Static vs. BGP Routes

General rule of routing: A static route will always override a route learned from a routing protocol (i.e. OSPF, BGP, etc…).
Or so I thought (and everyone I have spoken to lately)…

I recently had an issue with a Foundry BigIron router where a routing loop was occurring between my router and the upstream ISPs router. To give a basic synopsis there is a downstream customer that is peering with different ISPs via BGP. This customer is purchasing transport via an upstream connection connected to this BigIron. Because the customer is not in a BGP session with the Foundry router there are static routes pointing to the customer’s subnets via their cross connected interface.
When a new BGP peer was established from the Foundry all of a sudden traffic destined to the customer was bouncing between the Foundry and the upstream ISP. What happened?

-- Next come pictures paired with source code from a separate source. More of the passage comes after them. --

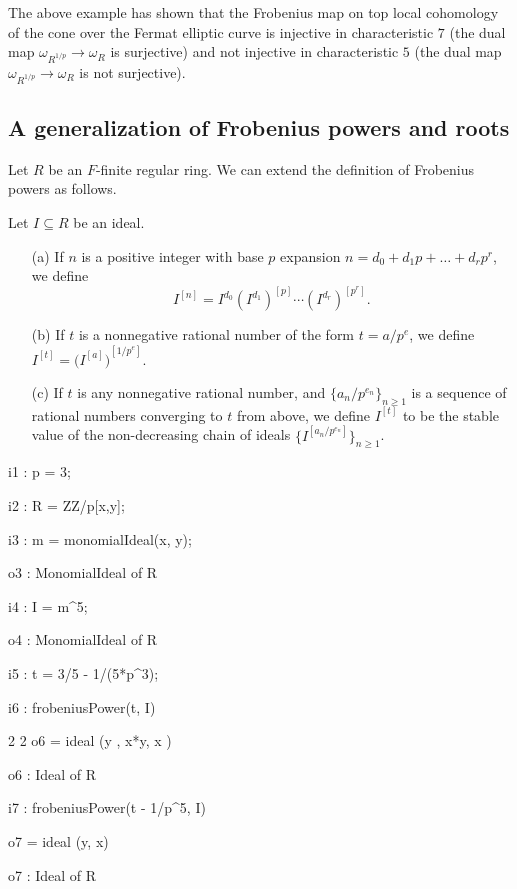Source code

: \documentclass{amsart}
\renewcommand{\geq}{\geqslant}
\begin{document}
The above example has shown that the Frobenius map on top local cohomology of the cone over the Fermat elliptic curve is injective in characteristic $7$ (the dual map $\omega_{R^{1/p}} \to \omega_R$ is surjective) and not injective in characteristic $5$ (the dual map $\omega_{R^{1/p}} \to \omega_R$ is not surjective).

\subsection{A generalization of Frobenius powers and roots}

Let $R$ be an $F$-finite regular ring.
We can extend the definition of Frobenius powers as follows.

\begin{definition}
Let  $I\subseteq R$ be an ideal.
\begin{enumerate}
 \item[(a)] If $n$ is a positive integer with base $p$ expansion  $n=d_0 + d_1 p +  \dots + d_r p^r$, we define
\[ I^{[n]}=I^{d_0} (I^{d_1})^{[p]} \cdots  (I^{d_r})^{[p^r]}.\]
 \item[(b)] If $t$ is a nonnegative rational number of the form $t = a/p^e$, we define  $I^{[t]} = {\big(I^{[a]}\big)}^{[1/p^e]}.$
 \item[(c)] If $t$ is any nonnegative rational number, and $\{a_n/p^{e_n}\}_{n\geq 1}$ is a sequence of rational numbers converging to $t$ from above, we define $I^{[t]}$
 to be the stable value of the non-decreasing chain of ideals $\{I^{[a_n/p^{e_n}]}\}_{n\geq 1}$.
\end{enumerate}
\end{definition}

\medskip
{\small{}
\begin{MyVerbatim}
i1 : p = 3;

i2 : R = ZZ/p[x,y];

i3 : m = monomialIdeal(x, y);

o3 : MonomialIdeal of R

i4 : I = m^5;

o4 : MonomialIdeal of R

i5 : t = 3/5 - 1/(5*p^3);

i6 : frobeniusPower(t, I)

             2        2
o6 = ideal (y , x*y, x )

o6 : Ideal of R

i7 : frobeniusPower(t - 1/p^5, I)

o7 = ideal (y, x)

o7 : Ideal of R
\end{MyVerbatim}
}
\medskip
\end{document}
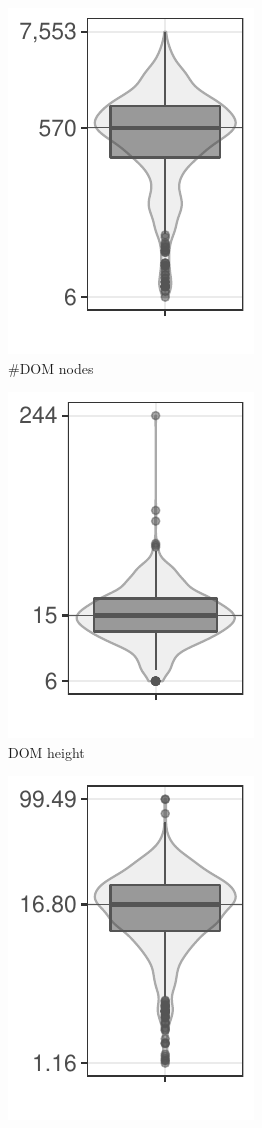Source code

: \begin{figure}%
	\centering
	\begin{subfigure}[b]{0.32\linewidth}
		\centering
		\includegraphics[scale=0.64]{figures/number-of-dom-nodes}
		\caption{\#DOM nodes}
		\label{fig:number-of-dom-nodes}
	\end{subfigure}
	\begin{subfigure}[b]{0.32\linewidth}
		\centering
		\includegraphics[scale=0.64]{figures/dom-height-distribution}
		\caption{DOM height}
		\label{fig:dom-height-distribution}
	\end{subfigure}
	\begin{subfigure}[b]{0.32\linewidth}
		\centering
		\includegraphics[scale=0.64]{figures/elements-with-event-listeners-percentage}

\end{subfigure}
\end{figure}
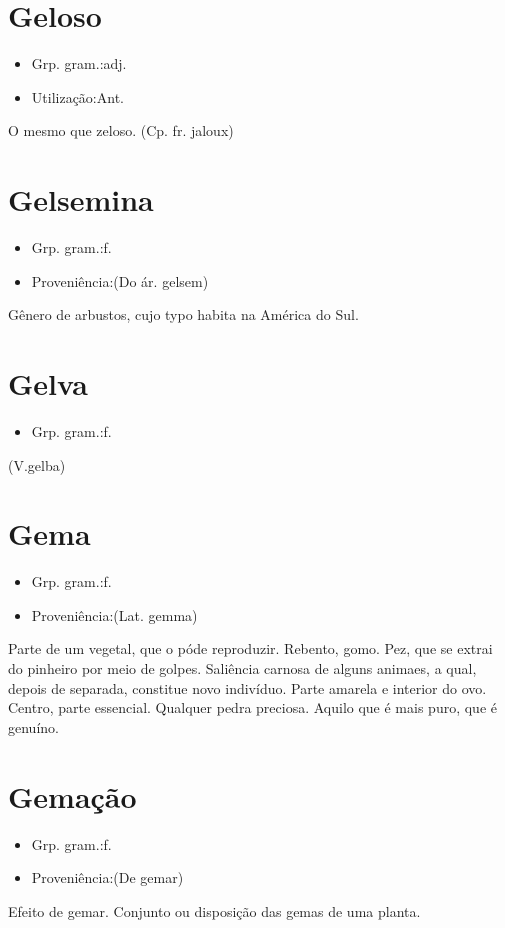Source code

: \section{Geloso}
\begin{itemize}
\item {Grp. gram.:adj.}
\end{itemize}
\begin{itemize}
\item {Utilização:Ant.}
\end{itemize}
O mesmo que \textunderscore zeloso\textunderscore .
(Cp. fr. \textunderscore jaloux\textunderscore )
\section{Gelsemina}
\begin{itemize}
\item {Grp. gram.:f.}
\end{itemize}
\begin{itemize}
\item {Proveniência:(Do ár. \textunderscore gelsem\textunderscore )}
\end{itemize}
Gênero de arbustos, cujo typo habita na América do Sul.
\section{Gelva}
\begin{itemize}
\item {Grp. gram.:f.}
\end{itemize}
(V.gelba)
\section{Gema}
\begin{itemize}
\item {Grp. gram.:f.}
\end{itemize}
\begin{itemize}
\item {Proveniência:(Lat. \textunderscore gemma\textunderscore )}
\end{itemize}
Parte de um vegetal, que o póde reproduzir.
Rebento, gomo.
Pez, que se extrai do pinheiro por meio de golpes.
Saliência carnosa de alguns animaes, a qual, depois de separada, constitue novo indivíduo.
Parte amarela e interior do ovo.
Centro, parte essencial.
Qualquer pedra preciosa.
Aquilo que é mais puro, que é genuíno.
\section{Gemação}
\begin{itemize}
\item {Grp. gram.:f.}
\end{itemize}
\begin{itemize}
\item {Proveniência:(De \textunderscore gemar\textunderscore )}
\end{itemize}
Efeito de gemar.
Conjunto ou disposição das gemas de uma planta.
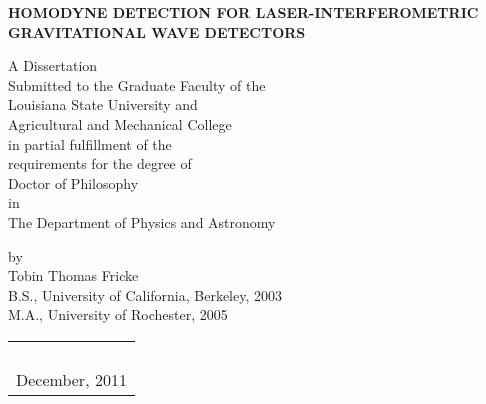 \thispagestyle{empty}
\begin{center}
\textbf{HOMODYNE DETECTION FOR LASER-INTERFEROMETRIC GRAVITATIONAL WAVE DETECTORS}
\vspace{1.75in}

A Dissertation\\
\vspace{1ex}
Submitted to the Graduate Faculty of the\\
Louisiana State University and\\
Agricultural and Mechanical College\\
in partial fulfillment of the\\
requirements for the degree of\\
Doctor of Philosophy\\
\vspace{1ex}
in\\
\vspace{1ex}
The Department of Physics and Astronomy\\
\vspace{1in}
\vspace{0.75in}

by\\
Tobin Thomas Fricke \\
B.S., University of California, Berkeley, 2003\\
M.A., University of Rochester, 2005 \\

\begin{tabular}{c}
\\
\\
\\
\\
\\
December, 2011
\end{tabular}

\end{center}

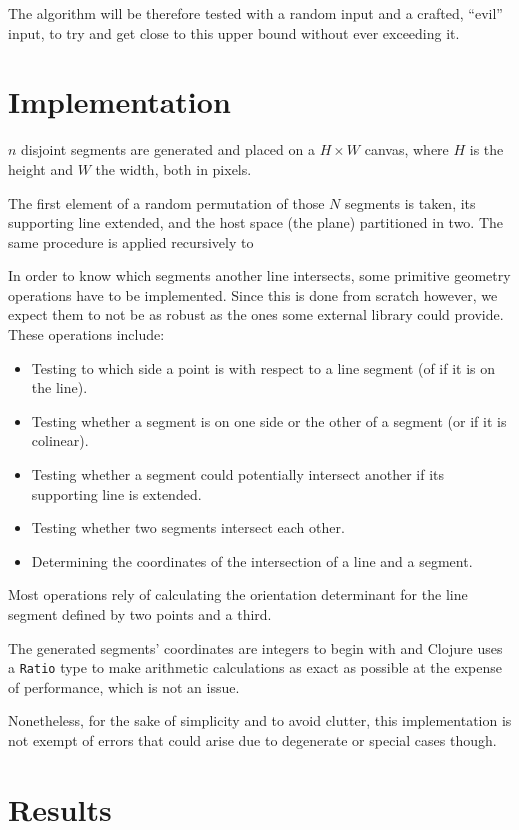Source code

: \documentclass[12pt,a4paper]{article}
\begin{document}
The algorithm will be therefore tested with a random input and a
crafted, ``evil'' input, to try and get close to this upper bound
without ever exceeding it.

\section{Implementation}

$n$ disjoint segments are generated and placed on a $H\times W$
canvas, where $H$ is the height and $W$ the width, both in pixels.

The first element of a random permutation of those $N$ segments is
taken, its supporting line extended, and the host space (the plane)
partitioned in two. The same procedure is applied recursively to

In order to know which segments another line intersects, some
primitive geometry operations have to be implemented. Since this is
done from scratch however, we expect them to not be as robust as the
ones some external library could provide. These operations include:

\begin{itemize}
\item Testing to which side a point is with respect to a line segment
  (of if it is on the line).
\item Testing whether a segment is on one side or the other of a
  segment (or if it is colinear).
\item Testing whether a segment could potentially intersect another if
  its supporting line is extended.
\item Testing whether two segments intersect each other.
\item Determining the coordinates of the intersection of a line and a
  segment.
\end{itemize}

Most operations rely of calculating the orientation determinant for
the line segment defined by two points and a third.

The generated segments' coordinates are integers to begin with and
Clojure uses a \texttt{Ratio} type to make arithmetic calculations as
exact as possible at the expense of performance, which is not an
issue.

Nonetheless, for the sake of simplicity and to avoid clutter, this
implementation is not exempt of errors that could arise due to
degenerate or special cases though.

\section{Results}
\end{document}
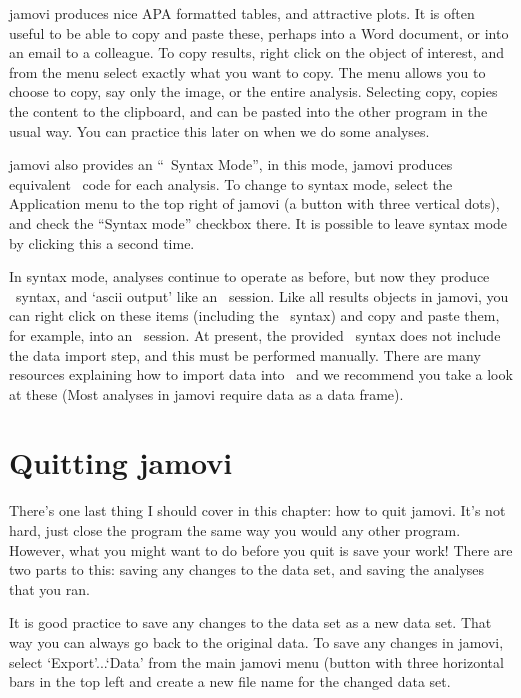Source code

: 
jamovi produces nice APA formatted tables, and attractive plots. It is often useful to be able to copy and paste these, perhaps into a Word document, or into an email to a colleague. To copy results, right click on the object of interest, and from the menu select exactly what you want to copy. The menu allows you to choose to copy, say only the image, or the entire analysis. Selecting copy, copies the content to the clipboard, and can be pasted into the other program in the usual way. You can practice this later on when we do some analyses.


jamovi also provides an “\R\ Syntax Mode”, in this mode, jamovi produces equivalent \R\ code for each analysis. To change to syntax mode, select the Application menu to the top right of jamovi (a button with three vertical dots), and check the “Syntax mode” checkbox there. It is possible to leave syntax mode by clicking this a second time.

In syntax mode, analyses continue to operate as before, but now they produce \R\ syntax, and ‘ascii output’ like an \R\ session. Like all results objects in jamovi, you can right click on these items (including the \R\ syntax) and copy and paste them, for example, into an \R\ session. At present, the provided \R\ syntax does not include the data import step, and this must be performed manually. There are many resources explaining how to import data into \R\, and we recommend you take a look at these (Most analyses in jamovi require data as a data frame).

\section{Quitting jamovi \label{sec:quittingjamovi}}


There's one last thing I should cover in this chapter: how to quit jamovi. It's not hard, just close the program the same way you would any other program. However, what you might want to do before you quit is save your work! There are two parts to this: saving any changes to the data set, and saving the analyses that you ran.

It is good practice to save any changes to the data set as a new data set. That way you can always go back to the original data. To save any changes in jamovi, select `Export'...`Data' from the main jamovi menu (button with three horizontal bars in the top left and create a new file name for the changed data set.

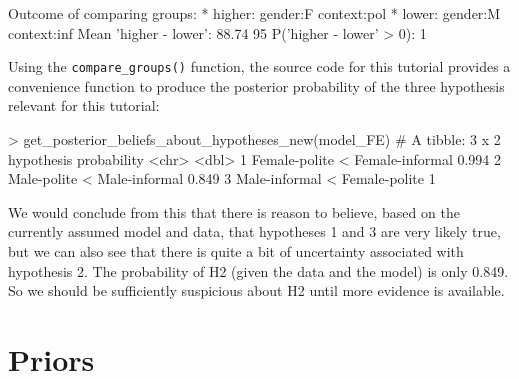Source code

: \documentclass[nobib]{tufte-handout}
\begin{document}
\medskip

\begin{minipage}[]{\textwidth}
\begin{rc}
Outcome of comparing groups:
 * higher:  gender:F context:pol 
 * lower:   gender:M context:inf 
Mean 'higher - lower':  88.74 
95%
P('higher - lower' > 0):  1 
\end{rc}
\end{minipage}

Using the \texttt{compare\_groups()} function, the source code for this tutorial provides a
convenience function to produce the posterior probability of the three hypothesis relevant for
this tutorial:

\medskip

\begin{minipage}[]{\textwidth}
\begin{rc}
> get_posterior_beliefs_about_hypotheses_new(model_FE)
# A tibble: 3 x 2
  hypothesis                      probability
  <chr>                                 <dbl>
1 Female-polite < Female-informal       0.994
2 Male-polite < Male-informal           0.849
3 Male-informal < Female-polite         1
\end{rc}
\end{minipage}

We would conclude from this that there is reason to believe, based on the currently assumed model and data, that hypotheses 1 and 3 are very likely true, but we can also see that there is quite a bit of uncertainty associated with hypothesis 2. The probability of H2 (given the data and the model) is only 0.849. So we should be sufficiently suspicious about H2 until more evidence is available.

%

\section{Priors}
\end{document}
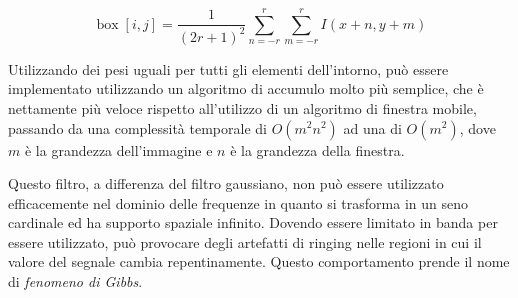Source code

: \documentclass[../main.tex]{subfiles}
\begin{document}
\begin{equation}
	\operatorname{box}[i,j] = \frac{1}{(2r+1)^2}\sum_{n=-r}^{r}\sum_{m=-r}^{r} I(x+n, y+m)
\end{equation}

Utilizzando dei pesi uguali per tutti gli elementi dell'intorno, può essere implementato utilizzando un algoritmo di accumulo molto più semplice, che è nettamente più veloce rispetto all'utilizzo di un algoritmo di finestra mobile, passando da una complessità temporale di $O(m^2n^2)$ ad una di $O(m^2)$, dove $m$ è la grandezza dell'immagine e $n$ è la grandezza della finestra.\cite{jarosz_2001}

Questo filtro, a differenza del filtro gaussiano, non può essere utilizzato efficacemente nel dominio delle frequenze in quanto si trasforma in un seno cardinale ed ha supporto spaziale infinito. Dovendo essere limitato in banda per essere utilizzato, può provocare degli artefatti di ringing nelle regioni in cui il valore del segnale cambia repentinamente. Questo comportamento prende il nome di \textit{fenomeno di Gibbs}.\cite{carslaw_1925}
\end{document}
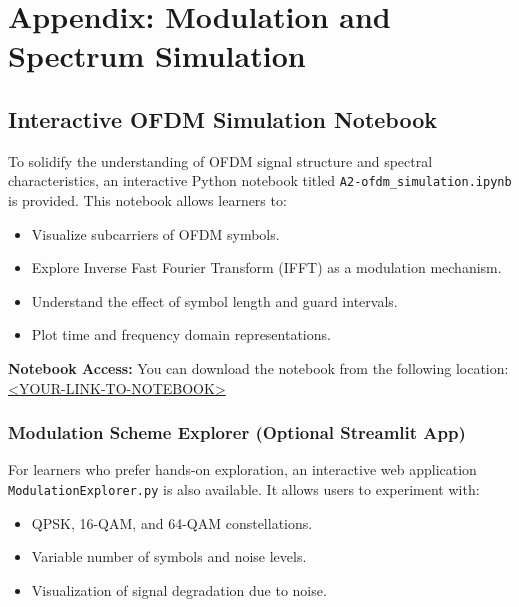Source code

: 
\chapter{Appendix: Modulation and Spectrum Simulation}

\section{Interactive OFDM Simulation Notebook}

To solidify the understanding of OFDM signal structure and spectral characteristics, an interactive Python notebook titled \texttt{A2-ofdm\_simulation.ipynb} is provided. This notebook allows learners to:

\begin{itemize}
  \item Visualize subcarriers of OFDM symbols.
  \item Explore Inverse Fast Fourier Transform (IFFT) as a modulation mechanism.
  \item Understand the effect of symbol length and guard intervals.
  \item Plot time and frequency domain representations.
\end{itemize}

\textbf{Notebook Access:}  
You can download the notebook from the following location:  
\url{<YOUR-LINK-TO-NOTEBOOK>}

\subsection{Modulation Scheme Explorer (Optional Streamlit App)}

For learners who prefer hands-on exploration, an interactive web application \texttt{ModulationExplorer.py} is also available. It allows users to experiment with:

\begin{itemize}
  \item QPSK, 16-QAM, and 64-QAM constellations.
  \item Variable number of symbols and noise levels.
  \item Visualization of signal degradation due to noise.
\end{itemize}

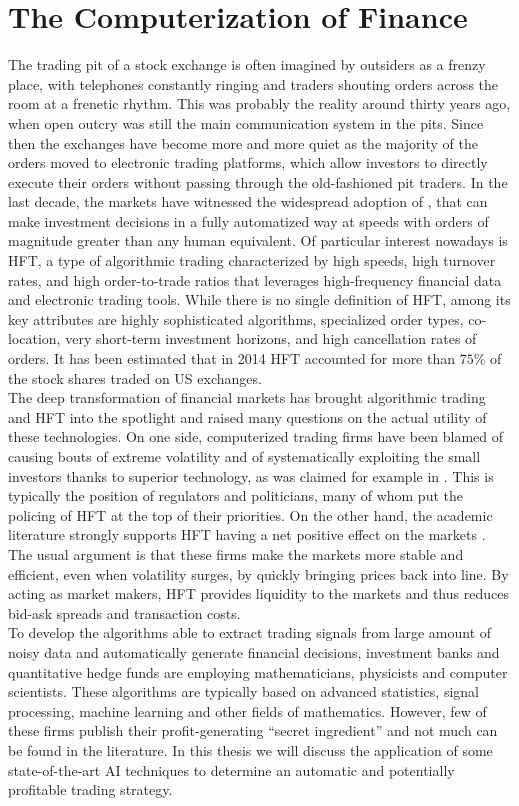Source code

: \section{The Computerization of Finance}
The trading pit of a stock exchange is often imagined by outsiders as a frenzy place, with telephones constantly ringing and traders shouting orders across the room at a frenetic rhythm. This was probably the reality around thirty years ago, when open outcry was still the main communication system in the pits. Since then the exchanges have become more and more quiet as the majority of the orders moved to electronic trading platforms, which allow investors to directly execute their orders without passing through the old-fashioned pit traders. In the last decade, the markets have witnessed the widespread adoption of , that can make investment decisions in a fully automatized way at speeds with orders of magnitude greater than any human equivalent. Of particular interest nowadays is \gls{HFT}, a type of algorithmic trading characterized by high speeds, high turnover rates, and high order-to-trade ratios that leverages high-frequency financial data and electronic trading tools. While there is no single definition of \gls{HFT}, among its key attributes are highly sophisticated algorithms, specialized order types, co-location, very short-term investment horizons, and high cancellation rates of orders. It has been estimated that in 2014 \gls{HFT} accounted for more than $75\%$ of the stock shares traded on US exchanges.\\
The deep transformation of financial markets has brought algorithmic trading and \gls{HFT} into the spotlight and raised many questions on the actual utility of these technologies. On one side, computerized trading firms have been blamed of causing bouts of extreme volatility and of systematically exploiting the small investors thanks to superior technology, as was claimed for example in \cite{lewis2014flash}. This is typically the position of regulators and politicians, many of whom put the policing of \gls{HFT} at the top of their priorities. On the other hand, the academic literature strongly supports \gls{HFT} having a net positive effect on the markets \cite{brogaard2014high}. The usual argument is that these firms make the markets more stable and efficient, even when volatility surges, by quickly bringing prices back into line. By acting as market makers, \gls{HFT} provides liquidity to the markets and thus reduces bid-ask spreads and transaction costs.\\
To develop the algorithms able to extract trading signals from large amount of noisy data and automatically generate financial decisions, investment banks and quantitative hedge funds are employing mathematicians, physicists and computer scientists. These algorithms are typically based on advanced statistics, signal processing, machine learning and other fields of mathematics. However, few of these firms publish their profit-generating ``secret ingredient'' and not much can be found in the literature. In this thesis we will discuss the application of some state-of-the-art \gls{AI} techniques to determine an automatic and potentially profitable trading strategy.

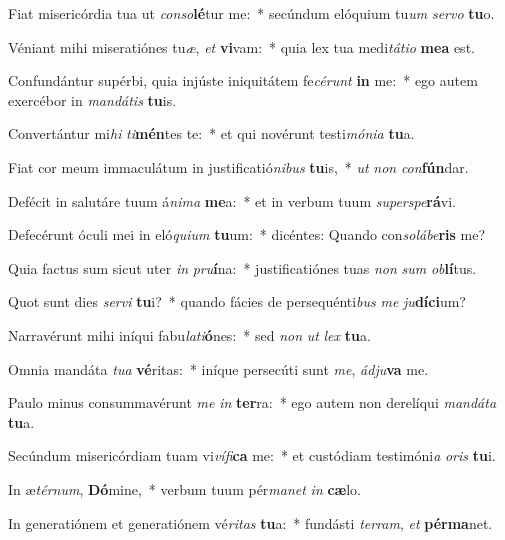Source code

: \item Fiat misericórdia tua ut \textit{con}\textit{so}\textbf{lé}tur me:~* secúndum elóquium tu\textit{um} \textit{ser}\textit{vo} \textbf{tu}o.
\item Véniant mihi miseratiónes tu\textit{æ}, \textit{et} \textbf{vi}vam:~* quia lex tua medi\textit{tá}\textit{ti}\textit{o} \textbf{me}\textbf{a} est.
\item Confundántur supérbi, quia injúste iniquitátem fe\textit{cé}\textit{runt} \textbf{in} me:~* ego autem exercébor in \textit{man}\textit{dá}\textit{tis} \textbf{tu}is.
\item Convertántur mi\textit{hi} \textit{ti}\textbf{mén}tes te:~* et qui novérunt testi\textit{mó}\textit{ni}\textit{a} \textbf{tu}a.
\item Fiat cor meum immaculátum in justificatió\textit{ni}\textit{bus} \textbf{tu}is,~* \textit{ut} \textit{non} \textit{con}\textbf{fún}dar.
\item Defécit in salutáre tuum á\textit{ni}\textit{ma} \textbf{me}a:~* et in verbum tuum \textit{su}\textit{per}\textit{spe}\textbf{rá}vi.
\item Defecérunt óculi mei in eló\textit{qui}\textit{um} \textbf{tu}um:~* dicéntes: Quando con\textit{so}\textit{lá}\textit{be}\textbf{ris} me?
\item Quia factus sum sicut uter \textit{in} \textit{pru}\textbf{í}na:~* justificatiónes tuas \textit{non} \textit{sum} \textit{ob}\textbf{lí}tus.
\item Quot sunt dies \textit{ser}\textit{vi} \textbf{tu}i?~* quando fácies de persequénti\textit{bus} \textit{me} \textit{ju}\textbf{dí}\textbf{ci}um?
\item Narravérunt mihi iníqui fabu\textit{la}\textit{ti}\textbf{ó}nes:~* sed \textit{non} \textit{ut} \textit{lex} \textbf{tu}a.
\item Omnia mandáta \textit{tu}\textit{a} \textbf{vé}ritas:~* iníque persecúti sunt \textit{me}, \textit{ád}\textit{ju}\textbf{va} me.
\item Paulo minus consummavérunt \textit{me} \textit{in} \textbf{ter}ra:~* ego autem non derelíqui \textit{man}\textit{dá}\textit{ta} \textbf{tu}a.
\item Secúndum misericórdiam tuam vi\textit{ví}\textit{fi}\textbf{ca} me:~* et custódiam testimóni\textit{a} \textit{o}\textit{ris} \textbf{tu}i.
\item In æ\textit{tér}\textit{num}, \textbf{Dó}mine,~* verbum tuum pér\textit{ma}\textit{net} \textit{in} \textbf{cæ}lo.
\item In generatiónem et generatiónem vé\textit{ri}\textit{tas} \textbf{tu}a:~* fundásti \textit{ter}\textit{ram}, \textit{et} \textbf{pér}\textbf{ma}net.
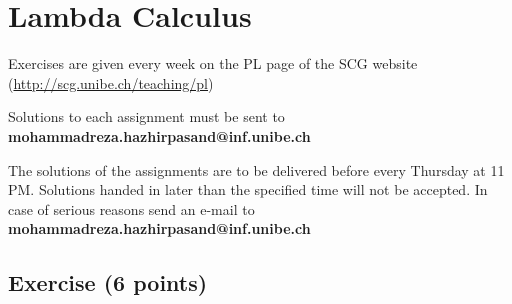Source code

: \documentclass [11pt, a4wide, twoside]{article}
\begin{document}
\section*{\space{} Lambda Calculus}


\begin{myitemize}
\item Exercises are given every week on the PL page of the SCG website \\ (\url{http://scg.unibe.ch/teaching/pl})
\item Solutions to each assignment must be sent to \textbf{mohammadreza.hazhirpasand@inf.unibe.ch}
\item The solutions of the assignments are to be delivered before every Thursday at 11 PM. Solutions handed in later than the specified time will not be accepted. In case of serious reasons send an e-mail to  \textbf{mohammadreza.hazhirpasand@inf.unibe.ch}
\end{myitemize}


\subsection*{Exercise (6 points)}
\end{document}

The static routes to the customer were defined by the network address (/23 and larger subnets), the customer is advertising their network addresses as /24 subnets to their BGP peers to help with route dampening. When the Foundry BigIron re-calculated its routing table it found two routes to the same location. When this happens and the cost and administrative distances are the same the more specific route was given preference. However because the more specific route went back to the upstream ISP which then in turn tried to pass the traffic back through the Foundry to the customer a routing loop was created.
Solution? Either make the static routes more specific by modifying them to /24 networks, or create a prefix-list to filter out the route from the BGP peers. Given the amount of /24 networks that would be involved the prefix-list was chosen.